Wednesday, July 27, 2016

Starbound - 20/20 hours

Once more, I found myself blowing past my deadline and playing a survival game for around an hour after I should ostensibly have finished. I couldn't help it, I was getting into a real groove. I'd finally gotten a full set of Durasteel armor and I looked absolutely adorable, like a little pixel-art space marine, and combined with my new shotgun and powerful elemental broadsword, I was able to beat the second of the game's bosses (a military penguin piloting a UFO, for some reason). I got fuel for my FTL drive and an entire galaxy of planets to explore (including toxic junkyard planets and weird mutant planets where the trees have eyes).

And now I have to stop.

Oh, I suppose I don't have to (and strictly speaking, I probably won't, at least not until I decide what I'm playing next), but this is another one of those games whose bigness makes it difficult to play half way. How long, exactly, until I feel satisfied? Until I can say, with absolute certainty, that I'm done? I couldn't even begin to speculate.

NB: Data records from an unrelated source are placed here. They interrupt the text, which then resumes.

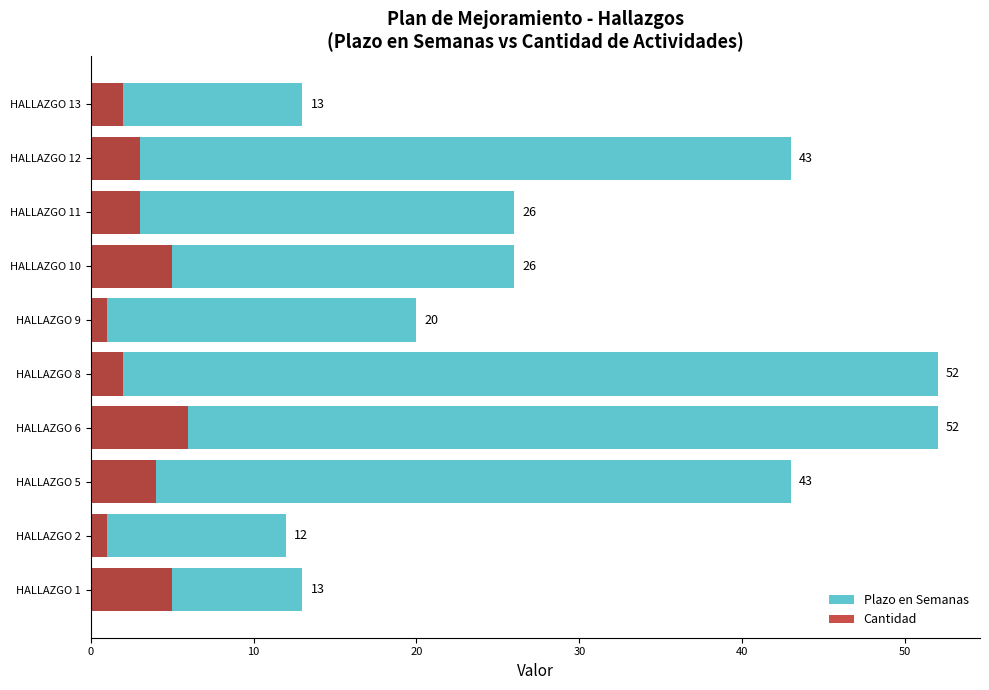

What is the spread (max minus min) of values at HALLAZGO 5?

39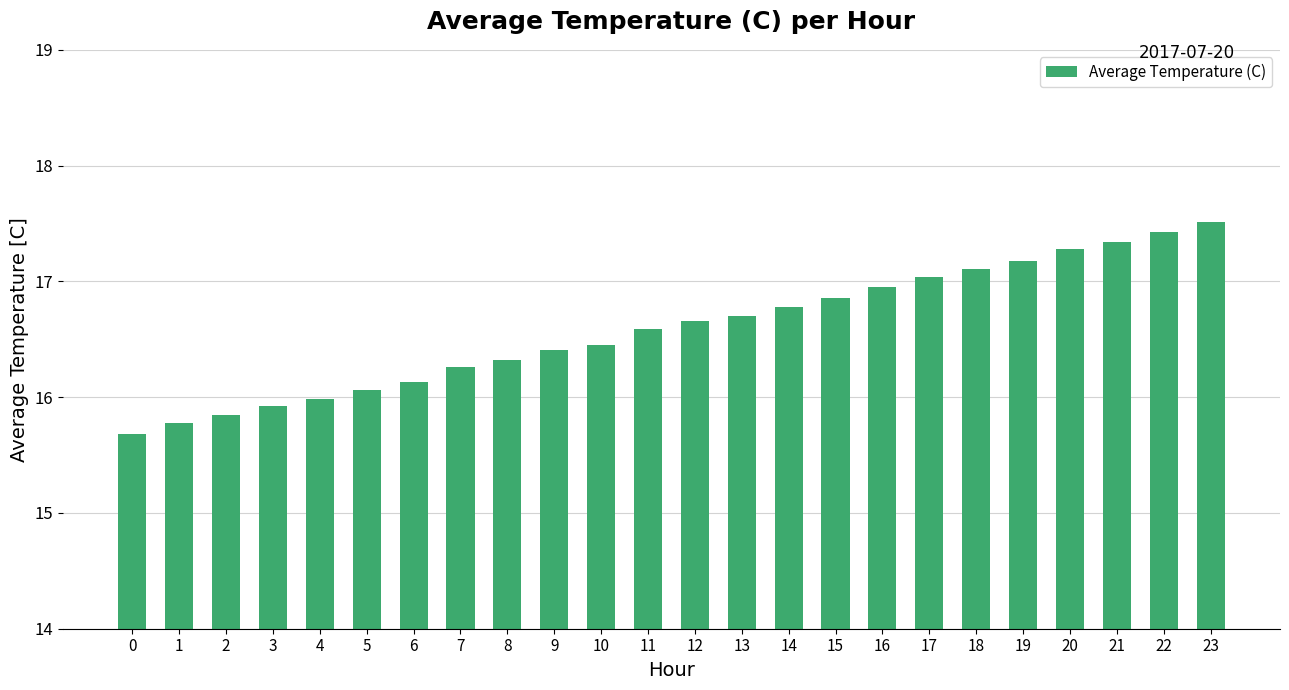

At which label is the value closest to 16?

4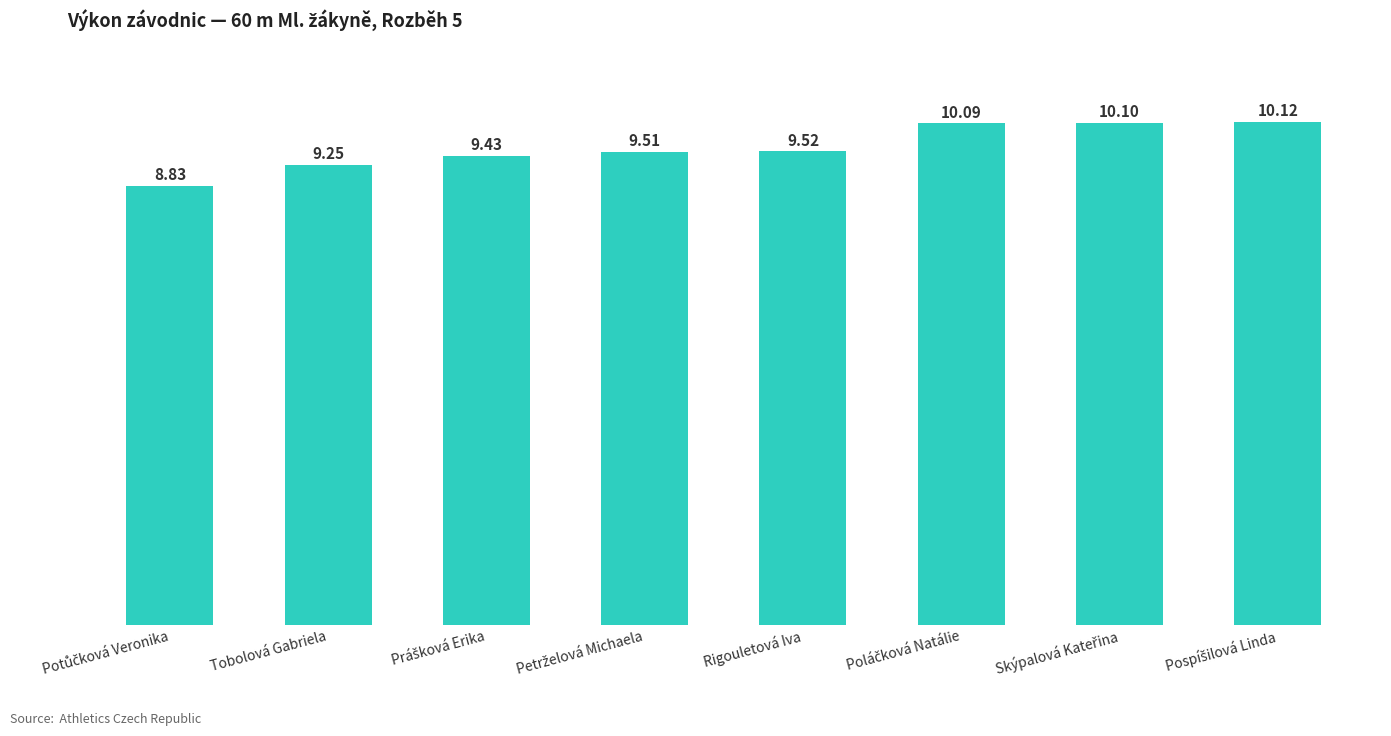

Where does the data first go above 9?

Tobolová Gabriela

When I started Starbound, I was worried it wouldn't stack up to Terraria. The latter game had a lot more charm and creativity than I remembered, but it turns out that so did the former. If I were to try and characterize the main difference between the games it would be that Starbound feels like you're on a journey outwards and Terraria feels like you're on a journey inwards.

In Terraria, you've got this big, complex world and you need to explore its every nook and cranny. There are mysteries to uncover and bosses to beat and a whole heap of exotic treasures to accumulate, but though the world is procedurally generated, these discoveries are always going to be the same discoveries. There's one underground jungle and one dungeon and one Eye of Cthulu, and so on. This doesn't necessarily mean that Terraria is boring, though. Instead, this single world has a lot of character. Each time you start a new map, it's like you're trying to solve a puzzle.

Starbound, by contrast, has dozens or hundreds of different worlds and while they're not all super-distinct, they do each have individual differences. I went down to the desert planet in my starting star system and I found a prison filled with humans and behind that an expansive plain of skulls and bones. Another desert planet isn't likely to have either. That means that each map you unlock is a chance for new discoveries. And if there's not quite as much to do on a typical Starbound planets as there is in a Terraria world, then it doesn't really matter because all you have to do is fire up your spaceship and move on to another.

I think it was misguided of me to try and pit these games against each other. Each has its own brand of survival-crafting-platforming awesomeness and the world is richer for having them both.